**REQUEST:**
In the listing below, find the line containing "Quienes disfrutáis del" and the line containing "Chi phí mua/". Repeat exactly those two lines and every line between them, nothing more.

**DATASET RECORDS:**
======

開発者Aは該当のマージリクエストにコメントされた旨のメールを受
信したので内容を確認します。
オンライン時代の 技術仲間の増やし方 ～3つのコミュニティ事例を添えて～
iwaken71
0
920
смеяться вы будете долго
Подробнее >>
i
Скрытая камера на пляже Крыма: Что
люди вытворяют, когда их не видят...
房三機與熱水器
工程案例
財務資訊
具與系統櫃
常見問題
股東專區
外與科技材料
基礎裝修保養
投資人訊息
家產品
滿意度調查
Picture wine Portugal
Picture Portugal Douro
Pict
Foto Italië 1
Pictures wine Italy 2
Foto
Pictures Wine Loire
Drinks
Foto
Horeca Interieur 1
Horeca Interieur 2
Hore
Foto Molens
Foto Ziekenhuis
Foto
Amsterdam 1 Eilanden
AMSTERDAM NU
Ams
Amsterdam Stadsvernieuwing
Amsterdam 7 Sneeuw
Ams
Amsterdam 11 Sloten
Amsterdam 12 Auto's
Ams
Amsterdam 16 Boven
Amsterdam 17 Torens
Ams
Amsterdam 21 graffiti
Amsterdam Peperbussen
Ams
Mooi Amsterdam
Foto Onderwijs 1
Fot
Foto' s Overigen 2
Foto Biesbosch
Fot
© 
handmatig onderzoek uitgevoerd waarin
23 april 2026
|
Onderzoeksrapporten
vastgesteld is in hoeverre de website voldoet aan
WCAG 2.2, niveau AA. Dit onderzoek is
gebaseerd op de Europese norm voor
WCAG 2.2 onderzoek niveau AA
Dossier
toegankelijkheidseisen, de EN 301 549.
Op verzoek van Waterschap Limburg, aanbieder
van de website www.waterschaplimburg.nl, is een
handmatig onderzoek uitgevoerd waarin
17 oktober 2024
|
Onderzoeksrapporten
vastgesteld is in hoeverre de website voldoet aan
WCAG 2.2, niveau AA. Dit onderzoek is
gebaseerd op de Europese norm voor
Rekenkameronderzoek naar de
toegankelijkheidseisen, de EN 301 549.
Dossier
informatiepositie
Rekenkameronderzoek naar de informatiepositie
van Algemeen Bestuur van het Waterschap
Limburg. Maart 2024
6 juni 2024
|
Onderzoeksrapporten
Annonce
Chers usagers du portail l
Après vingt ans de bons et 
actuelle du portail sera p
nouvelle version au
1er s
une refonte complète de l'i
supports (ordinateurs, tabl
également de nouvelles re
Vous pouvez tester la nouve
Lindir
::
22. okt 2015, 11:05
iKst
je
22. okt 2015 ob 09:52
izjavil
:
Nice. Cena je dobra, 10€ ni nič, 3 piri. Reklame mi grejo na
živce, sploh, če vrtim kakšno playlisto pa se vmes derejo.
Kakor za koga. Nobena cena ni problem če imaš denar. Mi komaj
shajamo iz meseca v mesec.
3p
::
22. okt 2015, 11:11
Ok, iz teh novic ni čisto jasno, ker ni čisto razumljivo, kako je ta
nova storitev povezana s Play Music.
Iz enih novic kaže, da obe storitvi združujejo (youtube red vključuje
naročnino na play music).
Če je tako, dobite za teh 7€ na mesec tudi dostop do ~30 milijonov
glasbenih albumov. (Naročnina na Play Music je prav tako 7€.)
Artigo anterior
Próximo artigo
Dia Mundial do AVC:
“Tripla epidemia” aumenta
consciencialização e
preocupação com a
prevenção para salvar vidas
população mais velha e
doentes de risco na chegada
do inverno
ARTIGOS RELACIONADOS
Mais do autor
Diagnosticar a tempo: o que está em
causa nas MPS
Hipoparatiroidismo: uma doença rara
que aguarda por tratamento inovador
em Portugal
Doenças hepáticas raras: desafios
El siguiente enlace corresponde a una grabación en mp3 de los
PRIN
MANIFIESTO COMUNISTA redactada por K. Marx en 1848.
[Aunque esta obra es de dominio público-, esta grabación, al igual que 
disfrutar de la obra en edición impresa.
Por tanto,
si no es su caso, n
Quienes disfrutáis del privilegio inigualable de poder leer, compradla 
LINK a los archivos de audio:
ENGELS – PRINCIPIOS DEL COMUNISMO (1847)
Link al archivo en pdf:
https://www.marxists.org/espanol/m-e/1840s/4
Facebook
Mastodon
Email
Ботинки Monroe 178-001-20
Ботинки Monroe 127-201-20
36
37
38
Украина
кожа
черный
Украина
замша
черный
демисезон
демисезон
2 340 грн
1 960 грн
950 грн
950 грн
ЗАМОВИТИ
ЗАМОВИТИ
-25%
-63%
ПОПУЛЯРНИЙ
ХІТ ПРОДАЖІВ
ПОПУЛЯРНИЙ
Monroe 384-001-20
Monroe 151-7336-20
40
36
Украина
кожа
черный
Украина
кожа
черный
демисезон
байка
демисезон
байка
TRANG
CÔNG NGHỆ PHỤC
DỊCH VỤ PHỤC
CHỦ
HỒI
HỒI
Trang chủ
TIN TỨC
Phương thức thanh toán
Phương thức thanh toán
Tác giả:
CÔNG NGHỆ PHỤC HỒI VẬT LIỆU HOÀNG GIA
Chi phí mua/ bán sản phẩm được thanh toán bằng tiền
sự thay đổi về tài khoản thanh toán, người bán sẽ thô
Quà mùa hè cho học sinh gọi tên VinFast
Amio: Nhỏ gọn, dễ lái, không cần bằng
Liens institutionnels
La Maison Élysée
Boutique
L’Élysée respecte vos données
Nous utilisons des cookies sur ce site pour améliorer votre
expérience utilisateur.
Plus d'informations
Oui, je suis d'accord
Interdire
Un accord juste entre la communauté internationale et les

======

**RESULT FOR THIS TASK:**
Quienes disfrutáis del privilegio inigualable de poder leer, compradla 
LINK a los archivos de audio:
ENGELS – PRINCIPIOS DEL COMUNISMO (1847)
Link al archivo en pdf:
https://www.marxists.org/espanol/m-e/1840s/4
Facebook
Mastodon
Email
Ботинки Monroe 178-001-20
Ботинки Monroe 127-201-20
36
37
38
Украина
кожа
черный
Украина
замша
черный
демисезон
демисезон
2 340 грн
1 960 грн
950 грн
950 грн
ЗАМОВИТИ
ЗАМОВИТИ
-25%
-63%
ПОПУЛЯРНИЙ
ХІТ ПРОДАЖІВ
ПОПУЛЯРНИЙ
Monroe 384-001-20
Monroe 151-7336-20
40
36
Украина
кожа
черный
Украина
кожа
черный
демисезон
байка
демисезон
байка
TRANG
CÔNG NGHỆ PHỤC
DỊCH VỤ PHỤC
CHỦ
HỒI
HỒI
Trang chủ
TIN TỨC
Phương thức thanh toán
Phương thức thanh toán
Tác giả:
CÔNG NGHỆ PHỤC HỒI VẬT LIỆU HOÀNG GIA
Chi phí mua/ bán sản phẩm được thanh toán bằng tiền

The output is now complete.